"To come back to Earth...it can be five times the force of gravity" - video editor's mistake?

Reentry speeds are fast. Astonishingly fast. The shuttle reentered at 7.8km/s. Now note the units. That's "per second." That's 28,158km/hr. And you have roughly 100 vertical kilometers to do that braking in. Yes, the braking gets to be done at a very shallow angle, which means you have more linear distance to break than the 100km would suggest, but its still a very short time to lose a ton of speed!

This requires a pretty substantial braking force. The force they are referring to is the aerodynamic forces felt by the airframe as it starts to bite into the ever thickening atmosphere. The steeper one's reentry, the more the force has to be.

This force causes a deceleration, of course. And it is not easy for humans to come to grasp with 50m/s^2. It just isn't a concept we have a good intuitive sense of. So what we tend to do is phrase it in terms of gravitational accelerations, dividing out 9.8m/s^2. We can intuitively grasp the idea of feeling like you weigh five times as much as you do when you are standing upright.

We endure these brutal reentry forces, of course, because there's a balance to be played. It would be possible to reenter slower by taking a more shallow angle. However, it can be tricky to control in this environment, and you run into additional heating problems because you spent more time at temperature as you slowly dropped your speed.

This is the "braking acceleration" from atmospheric resistance that slows down the descent. The capsule is specifically shaped to provide sufficient but not too great deceleration. See the article Returning from Space: Re-Entry on the web.

From a general relativity point of view, no objects, free falling or otherwise, are subject to a force of gravity, as gravity isn't a force, it's a manifestation of the curvature of space time. But to the extent that there is such a thing as gravitational force, objects in free fall are subject to it just as much as other objects.

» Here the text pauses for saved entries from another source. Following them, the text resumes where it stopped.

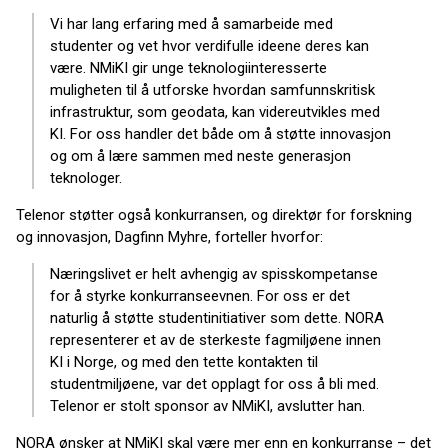
Vi har lang erfaring med å samarbeide med
studenter og vet hvor verdifulle ideene deres kan
være. NMiKI gir unge teknologiinteresserte
muligheten til å utforske hvordan samfunnskritisk
infrastruktur, som geodata, kan videreutvikles med
KI. For oss handler det både om å støtte innovasjon
og om å lære sammen med neste generasjon
teknologer.
Telenor støtter også konkurransen, og direktør for forskning
og innovasjon, Dagfinn Myhre, forteller hvorfor:
Næringslivet er helt avhengig av spisskompetanse
for å styrke konkurranseevnen. For oss er det
naturlig å støtte studentinitiativer som dette. NORA
representerer et av de sterkeste fagmiljøene innen
KI i Norge, og med den tette kontakten til
studentmiljøene, var det opplagt for oss å bli med.
Telenor er stolt sponsor av NMiKI, avslutter han.
NORA ønsker at NMiKI skal være mer enn en konkurranse – det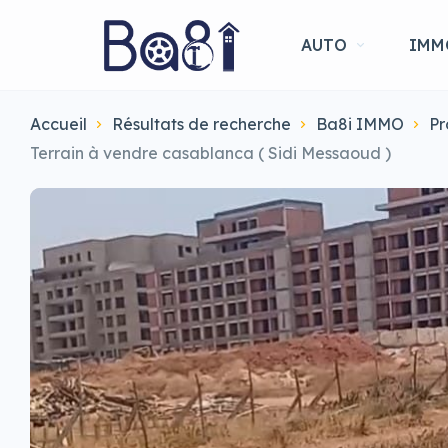
AUTO
IMM
Accueil
Résultats de recherche
Ba8i IMMO
Pr
Terrain à vendre casablanca ( Sidi Messaoud )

Now, the way we generally experience gravity is not directly. Rather, we experience the normal force between us and the ground that results from and resists gravity. A person in free fall won't feel gravity, in that there will be no normal force resisting gravity, and so they won't feel anything pushing on them, but they are accelerating with respect to the Earth's reference frame, and so in that sense are undergoing a force.

If someone undergoing re-entry is subject to a braking force that causes them to accelerate five times as much as Earth's surface gravitational acceleration, then they are subject to a force that is five times the normal force that would be required to resist gravity. Since the normal force is equal in magnitude (though opposite in direction) to gravity, this is equivalent to saying that they are subject to a force five times the gravitational force.

It might be a bit more accurate to say that they are subject to five times gravitational acceleration, rather than force, as the former is an intensive property and the latter is extensive, but the latter is still a reasonable thing to say.